Very Bad Deaths
- Author: Spider Robinson
- Language: English
- Genre: Science fiction, Speculative fiction novel
- Publisher: Baen Books
- Publication date: 2004
- Publication place: United States
- Media type: Print (hardback & paperback)
- ISBN: 0-7434-8861-X
- OCLC: 56012338
- Dewey Decimal: 813/.54 22
- LC Class: PS3568.O3156 V47 2004
- Followed by: Very Hard Choices

= Very Bad Deaths =

2004 novel by Spider Robinson

Very Bad Deaths (Baen Books, 2004, ISBN 0-7434-8861-X), is a science-fiction/suspense-mystery novel from Canadian science fiction author Spider Robinson. The book was followed in 2008 by a sequel, Very Hard Choices. It explores the personal implications of uncontrolled telepathy, social responsibility, and the idea of evolutionary, biological evil, while expounding on Spider's own political and social views.

==Summary==
Very Bad Deaths is a collection of interrelated and interwoven short stories, each telling part of a longer narrative in discrete slices of time.

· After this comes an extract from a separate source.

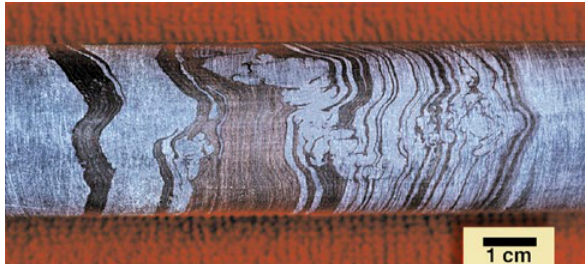
Figure 30. A ptygmatic mud dike is injected into hematite shale at the soft sediment stage. The highly fluid nature of mud betwe- en haematite layers is indicated by the irregular folding in its bed- ding but the dike which has broken across the soft bands is highly contorted into a ptygmatic pattern due to the rheology of the non- Newtonian fluid paste. (From Explorer 8 core, Tennant Creek, NT).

Zandor "Smelly" Zudenigo is a telepath and hermit living on an island off Vancouver, British Columbia, Canada. Incapable of turning his telepathy off, Zandor finds exposure to other minds is excruciatingly painful. When a serial killer flies over the island while thinking about his next planned multiple-murder, Zandor learns the details of the incredible depravity and cruelty of the killer's future homicide.

Zandor turns to an old acquaintance, the book's narrator, Russell Walker: a depressed, reclusive, national newspaper columnist trying to deal with the death of his wife, and teetering on the edge of suicide. The two of them attempt to find a way to stop the crime from occurring, but having no evidence besides what Zandor knows the killer was thinking at the time, they know they are not likely to be believed by the authorities; and, if they are believed, they are unsure how long they would be able to keep Zandor out of the clutches of intelligence agencies.

Finally able to convince a single member of the Vancouver Police Department, constable Nika Mandic, the three of them try to track down the mysterious "Allen", while wrestling with the practical and moral implications of what to do once they find him.

==Sequel==
The sequel to this book, Very Hard Choices, was released in 2008. The author read excerpts from this book in his "Spider on the Web" podcast.